Problem statement >> When a line in the records contains the string "please", copy that line.
[Record set Boundary: Start]
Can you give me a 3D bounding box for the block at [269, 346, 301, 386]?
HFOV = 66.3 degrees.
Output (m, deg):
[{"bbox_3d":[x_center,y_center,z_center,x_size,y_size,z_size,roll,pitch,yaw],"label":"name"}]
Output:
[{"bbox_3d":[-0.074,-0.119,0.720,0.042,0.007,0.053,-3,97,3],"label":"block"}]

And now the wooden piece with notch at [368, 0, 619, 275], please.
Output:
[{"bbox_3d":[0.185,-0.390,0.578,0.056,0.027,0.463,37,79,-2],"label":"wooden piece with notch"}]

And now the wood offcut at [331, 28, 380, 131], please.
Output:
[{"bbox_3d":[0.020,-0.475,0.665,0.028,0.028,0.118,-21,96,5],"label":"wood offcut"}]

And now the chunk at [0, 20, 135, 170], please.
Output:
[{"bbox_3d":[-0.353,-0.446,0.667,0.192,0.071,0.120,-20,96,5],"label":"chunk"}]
[Record set Boundary: End]
Task output >>
And now the wooden piece with notch at [368, 0, 619, 275], please.
And now the wood offcut at [331, 28, 380, 131], please.
And now the chunk at [0, 20, 135, 170], please.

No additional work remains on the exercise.